We may also keep track of the relative frequency of each of the possible
data values as we go. After the first data point has been received,
we have a relative frequency of 1's which equals 1/1. After the second
data point, the value 1 has a relative frequency of 1/2 and the value
4 has a relative frequency of 1/2. After the third, the value 1 has a
relative frequency of 1/3, the value 2 has a relative frequency of 1/3,
and the value 4 has a relative frequency of 1/3 also. And after the
fourth, the value 1 has a relative frequency of 1/4, the value 2 has
a relative frequency of 1/4, and the value 4 has a relative frequency
of 2/4. After every new data point, we can compute the relative frequency
of occurrences of all the data values.
Since we can think of each new data point (generated independently) as
a new experiment, we know that as more and more experiments are done,
the relative frequency should approach the probability of occurrence of
that data value. But the average is the sum, over all the data values,
of terms like xfx. If each of the
relative frequencies fx is approaching
the probability that x will occur, that is, px
, shouldn't the whole sum start to look like a sum
of terms like xpx? Provided it is
possible to actually calculate this last sum (involving probabilities),
this turns out indeed to be the case.
If we have a discrete random variable X taking values x
with probability px, then the sum of
terms of the form xpx over all values
of x is called the expectation value of the random
variable, if it exists. (The catch is this: if I have a collection
of numbers, I can always calculate their sample mean. But it is possible
that a random variable could take infinitely many different values; the
sample space may be infinite. Sometimes it is possible to add
up infinitely many numbers; sometimes it isn't. For instance, if I
take the sequence 1, 1/2, 1/4, 1/8, 1/16, 1/32, and so forth, I can add
them up, and make the answer as close to 2 as I want by adding more and
more terms. But if I take the sequence 1, 1/2, 1/3, 1/4, 1/5, and so
on, and calculate 1, 1+1/2, 1+1/2+1/3, 1+1/2+1/3+1/4, and so on,
this can get as big as you want it to be if you're willing to add up
enough of these fractions. So sometimes you can add up infinitely
many numbers and sometimes trying to add up infinitely many
little things just doesn't work.)
When examining repeated independent random quantities,
intuitively, it should be reasonable that if the relative frequencies
approach their corresponding probabilities, that the sample mean should
approach the expectation value (if it exists). In some sense, if you
have enough data, it ought
to be possible to be fairly sure that the sample mean is going to be
close to the expectation value (if there is an expectation value).
Results of this form are called "laws of large numbers"; their precise
statement and proof are outside the range of our class. One such
result is called the Weak Law of Large Numbers; another is called
the (Kolmogorov) Strong Law of Large Numbers.

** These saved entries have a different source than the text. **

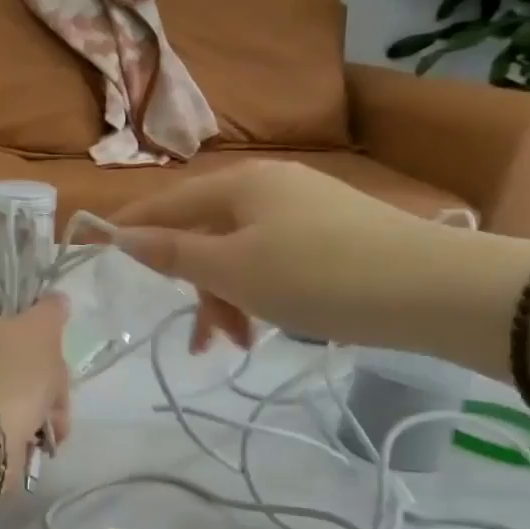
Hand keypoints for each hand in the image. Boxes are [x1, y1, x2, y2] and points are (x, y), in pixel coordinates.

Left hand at [0, 295, 72, 457]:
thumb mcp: (40, 328)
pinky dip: (33, 428)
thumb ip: (50, 310)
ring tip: (54, 422)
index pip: (13, 323)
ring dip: (48, 407)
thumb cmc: (14, 372)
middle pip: (24, 362)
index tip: (55, 350)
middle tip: (57, 390)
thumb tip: (56, 300)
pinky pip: (15, 420)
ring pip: (25, 394)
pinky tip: (44, 437)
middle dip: (50, 379)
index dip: (41, 335)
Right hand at [109, 161, 529, 355]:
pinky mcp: (332, 234)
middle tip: (202, 341)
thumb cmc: (318, 275)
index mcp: (239, 184)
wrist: (432, 288)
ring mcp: (303, 209)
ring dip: (228, 298)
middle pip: (205, 233)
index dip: (131, 228)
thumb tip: (121, 235)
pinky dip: (260, 294)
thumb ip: (173, 253)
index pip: (167, 204)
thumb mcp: (233, 269)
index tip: (97, 249)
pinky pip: (273, 261)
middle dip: (195, 286)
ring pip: (240, 253)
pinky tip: (269, 326)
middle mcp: (268, 186)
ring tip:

If you write a Bernoulli distribution as having the value 1 when
a success occurs, and zero otherwise, you can calculate its expectation
by 0(1-p) + 1p=p.
Here is another simple example involving sampling with replacement.
Suppose we put 3 red marbles labeled "1" in a box, along with 2 white
marbles labeled "2" and 5 blue marbles labeled "3". If I shake the box
up and draw one at random, the number on the marble is a random variable.
The probability of drawing a red "1" is 3/10, the probability of drawing
a white "2" is 2/10, and the probability of drawing a blue "3" is 5/10.
What is the expectation value of the number on the marble? You can
calculate it by writing down all the values this random variable can
take, multiplying it by the probability it will occur, and adding it
all together. Try this as an exercize.